▶ Job 1
Quote the passage on mentoring between "Rowan says it" and "all the time.", inclusive.

▶ Supplied passage
________________________________________

It doesn’t always need to be about equity or payment, Levine points out.
“This can be included in some arrangements but isn’t what will make your mentoring relationship go the distance. Mutual respect will,” he says.
Rowan says you also need to demonstrate to your mentor that their advice was meaningful.
“For instance, if they gave you advice and you incorporated it into your plan, show them the results,” she says.
“If you choose not to incorporate their advice, you better have a good reason for not doing it or else the mentor can feel like they are wasting their time.”
4. Getting the most out of one-on-one help
Dale says it’s up to the mentee – not the mentor – to “own the process” and “take care of all logistics” with regard to the arrangement.
“Everything should remain in-confidence unless formally agreed otherwise,” he says.
“Frequency depends on the agreed relationship, and any timelines for actions between meetings – actions received from the mentor are good, and should be expected.
“If they are not forthcoming then the mentor may not be a good fit.”
Rowan says it is also helpful to ask your mentor if you can shadow them.
“For instance, if you want to learn more about how they do their work, volunteer some of your time to help out at their work,” she says.
“For example, if you’re trying to understand agile product management, ask if you can sit in on a sprint planning session and offer to take note of new feature requests.
“Just observing how someone else works can be extremely valuable – participant observation is one of the easiest ways to gain insights into someone else’s life.”
5. Mistakes to avoid
Levine says it’s important not to bombard people and take advantage by calling all the time.
“Build up your questions and ask them at once. By doing this, you will find many questions are similar in nature and likely lead to a broader discussion,” he says.
“Specifics about a person, employee or business transaction should be discussed with a specialist, i.e. an accountant or lawyer.
“Discussions with a mentor should be broader discussions and strategic in nature. These discussions should give you guidance, and support you as you establish and implement your unique modus operandi.”

________________________________________

▶ Job 2
Print the rows from the line holding "black pentagon: moved 2 px left, 1 px down" through the end of the rows, both ends included. Leave the pictures out.

▶ Data items
________________________________________

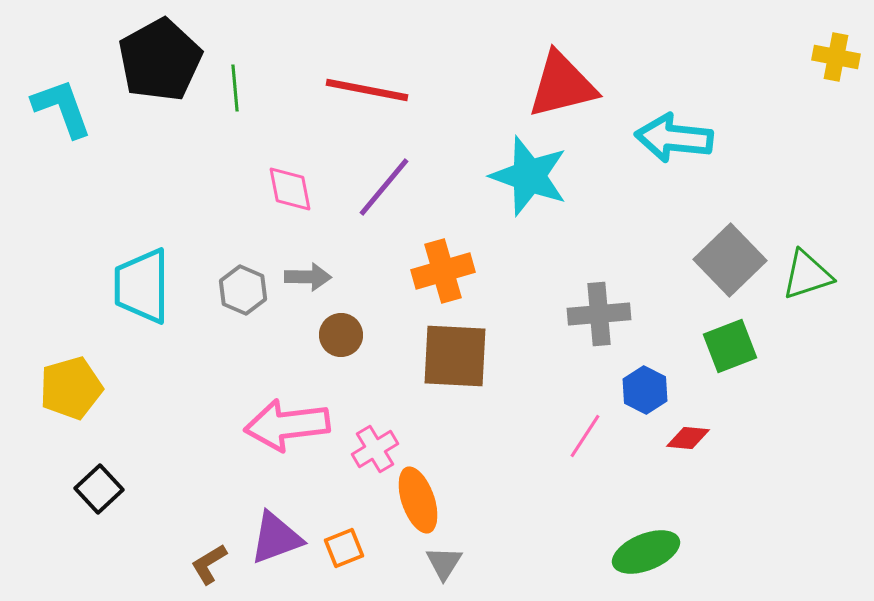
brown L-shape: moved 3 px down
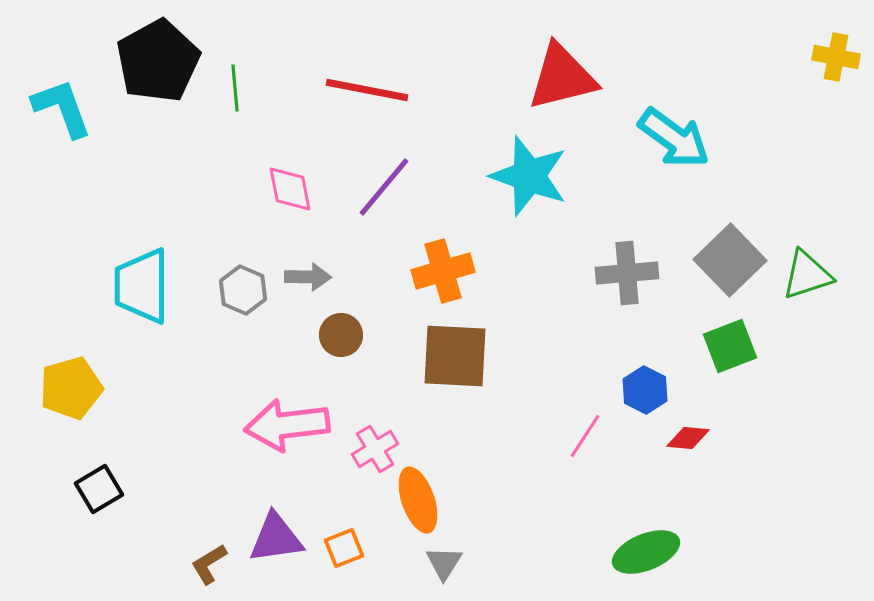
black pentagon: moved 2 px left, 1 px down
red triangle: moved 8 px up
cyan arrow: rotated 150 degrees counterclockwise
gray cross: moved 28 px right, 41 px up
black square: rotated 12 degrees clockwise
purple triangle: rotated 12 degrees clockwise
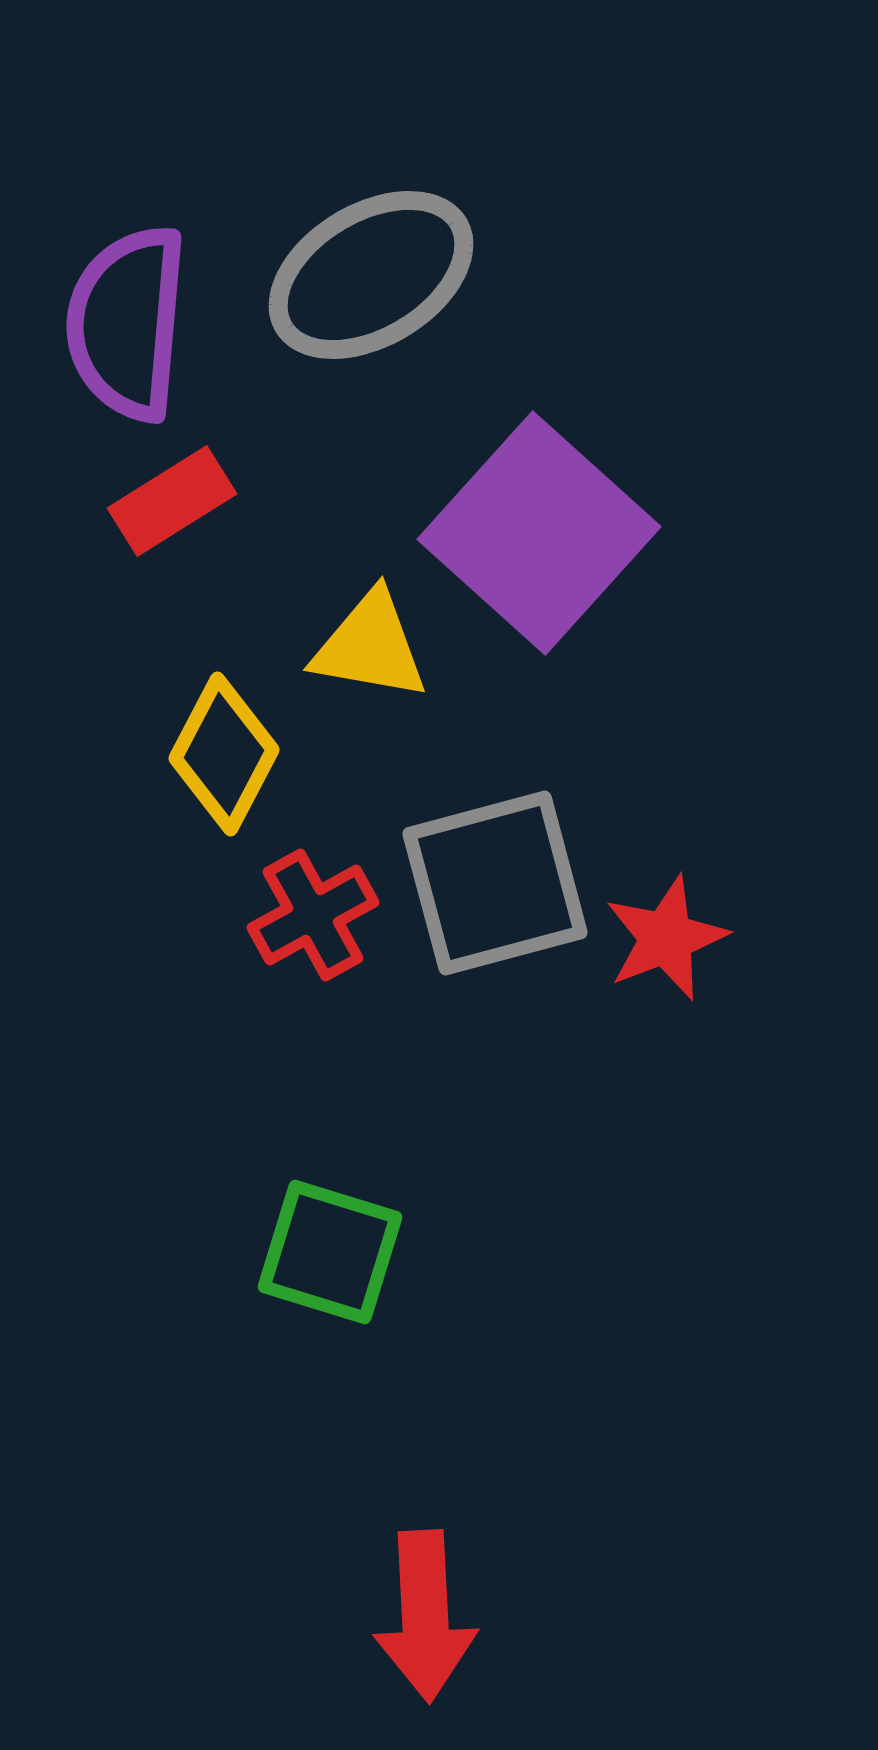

________________________________________

▶ Correct answer 1
Rowan says it is also helpful to ask your mentor if you can shadow them.
“For instance, if you want to learn more about how they do their work, volunteer some of your time to help out at their work,” she says.
“For example, if you’re trying to understand agile product management, ask if you can sit in on a sprint planning session and offer to take note of new feature requests.
“Just observing how someone else works can be extremely valuable – participant observation is one of the easiest ways to gain insights into someone else’s life.”
5. Mistakes to avoid
Levine says it’s important not to bombard people and take advantage by calling all the time.

▶ Correct answer 2
black pentagon: moved 2 px left, 1 px down
red triangle: moved 8 px up
cyan arrow: rotated 150 degrees counterclockwise
gray cross: moved 28 px right, 41 px up
black square: rotated 12 degrees clockwise
purple triangle: rotated 12 degrees clockwise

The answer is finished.